** PAGE TEXT **
----

Appellant contends (1) that the premises in controversy were conveyed for railroad purposes and that the provisions in the deed with reference to the maintenance of depots is a covenant, and that there can be no forfeiture until appellant fails to use the premises for railroad purposes; (2) that there has been no abandonment of the premises for depot purposes, that the removal of the depot from tract 1 was temporary, and, if the deed is' to be construed as appellees contend for, there has been no substantial breach of the condition; (3) that the depot not being in existence when the deed was made but was agreed to be constructed in the future, even if the conveyance was upon a condition, it does not bind appellant, the successor of the grantee in the deed.

The deed is a very lengthy instrument, and we deem it necessary to set out only the substance of the parts material to a decision of this controversy.

----

Dataset items
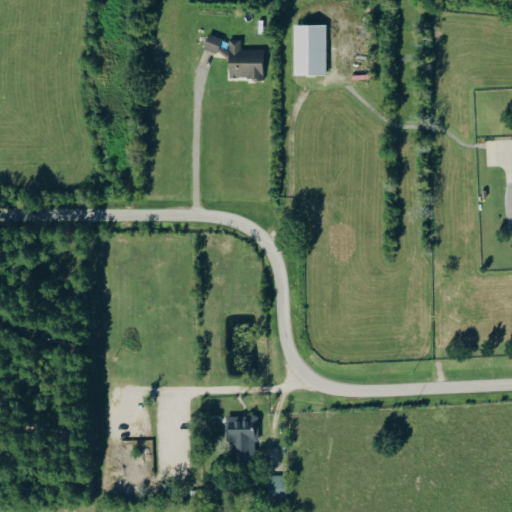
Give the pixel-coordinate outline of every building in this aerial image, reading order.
[(294,74),(327,75),(327,24),(294,24),(294,74)] [(218,53),(222,37),(207,34),(203,49),(218,53)] [(264,50),(242,50),(242,39),(229,39),(229,78),(264,79),(264,50)] [(257,417),(248,417),(248,419),(236,419),(236,417),(226,417),(226,447),(234,447),(234,461),(257,461),(257,417)] [(270,496),(286,496),(286,476),(270,476),(270,496)]
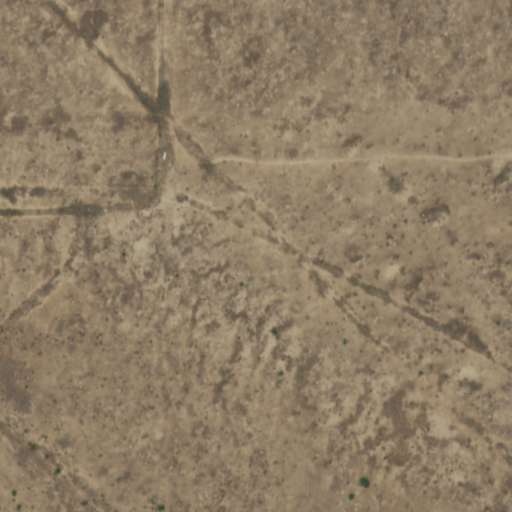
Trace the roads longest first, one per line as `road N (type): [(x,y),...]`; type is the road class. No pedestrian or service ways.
road 1 (track): [(511,368),(185,205)]
road 2 (track): [(158,0),(157,70),(185,205)]
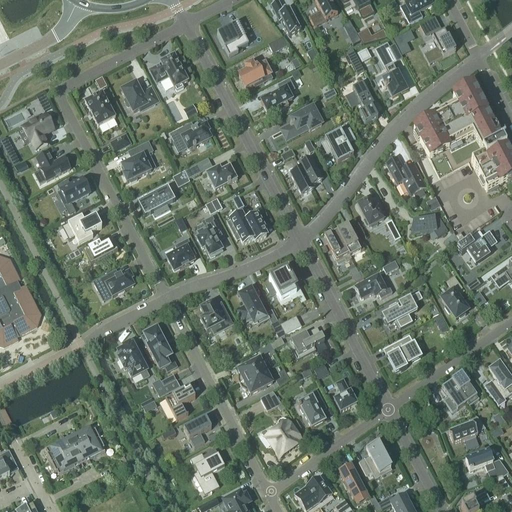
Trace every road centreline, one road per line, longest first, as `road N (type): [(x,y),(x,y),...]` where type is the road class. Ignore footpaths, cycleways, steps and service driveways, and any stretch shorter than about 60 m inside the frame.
road 1 (residential): [(184,23),(58,91),(166,299)]
road 2 (residential): [(478,59),(393,131),(300,243)]
road 3 (residential): [(300,243),(184,23)]
road 4 (residential): [(166,299),(269,496)]
road 5 (residential): [(390,408),(300,243)]
road 6 (residential): [(390,408),(269,496)]
road 7 (residential): [(511,322),(390,408)]
road 8 (residential): [(300,243),(166,299)]
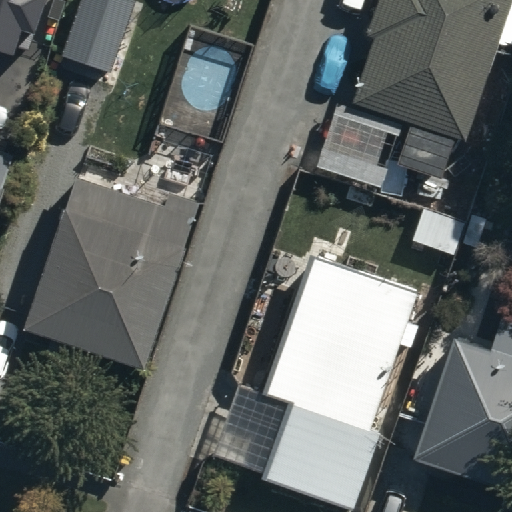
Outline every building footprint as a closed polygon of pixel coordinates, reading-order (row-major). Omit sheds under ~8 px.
[(46,0),(0,0),(0,51),(13,56),(16,47),(28,52),(46,0)] [(90,0),(71,58),(111,71),(134,2),(126,0),(90,0)] [(402,165),(452,181),(511,0),(385,0),(349,108),(414,129),(402,165)] [(0,189),(10,157),(0,153),(0,189)] [(25,331),(142,369),(191,220),(75,181),(25,331)] [(215,455),(352,502),(377,430),(369,427),(417,285),(314,250),(267,389),(241,380),(215,455)] [(453,335),(413,458),(511,490),(511,324),(502,321),(493,348),(453,335)]
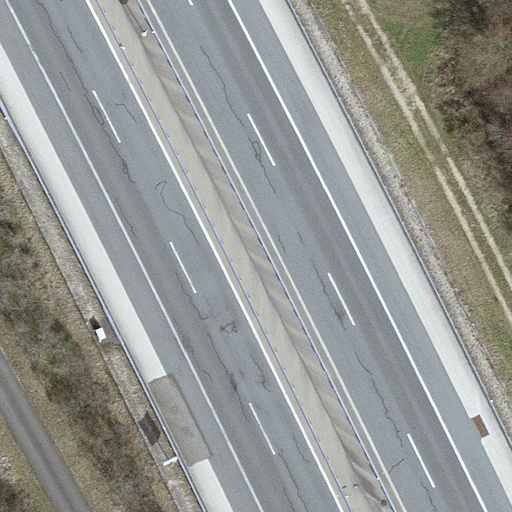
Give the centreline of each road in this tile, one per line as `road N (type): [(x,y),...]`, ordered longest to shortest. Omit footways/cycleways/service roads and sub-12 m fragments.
road 1 (motorway): [(443,511),(187,0)]
road 2 (motorway): [(45,0),(300,511)]
road 3 (track): [(361,20),(511,337)]
road 4 (track): [(463,0),(361,20),(352,0)]
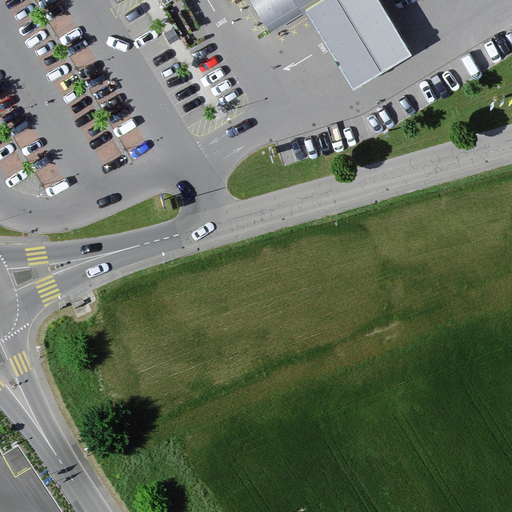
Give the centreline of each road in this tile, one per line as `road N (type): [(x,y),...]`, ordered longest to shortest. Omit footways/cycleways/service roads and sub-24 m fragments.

----

** WRITTEN REQUEST **
Please rewrite the railroad deed passage from "Appellant contends (1)" up to and including "in the deed.", replacing "premises" with "property".

** OUTPUT OF THE EXERCISE **
Appellant contends (1) that the property in controversy were conveyed for railroad purposes and that the provisions in the deed with reference to the maintenance of depots is a covenant, and that there can be no forfeiture until appellant fails to use the property for railroad purposes; (2) that there has been no abandonment of the property for depot purposes, that the removal of the depot from tract 1 was temporary, and, if the deed is' to be construed as appellees contend for, there has been no substantial breach of the condition; (3) that the depot not being in existence when the deed was made but was agreed to be constructed in the future, even if the conveyance was upon a condition, it does not bind appellant, the successor of the grantee in the deed.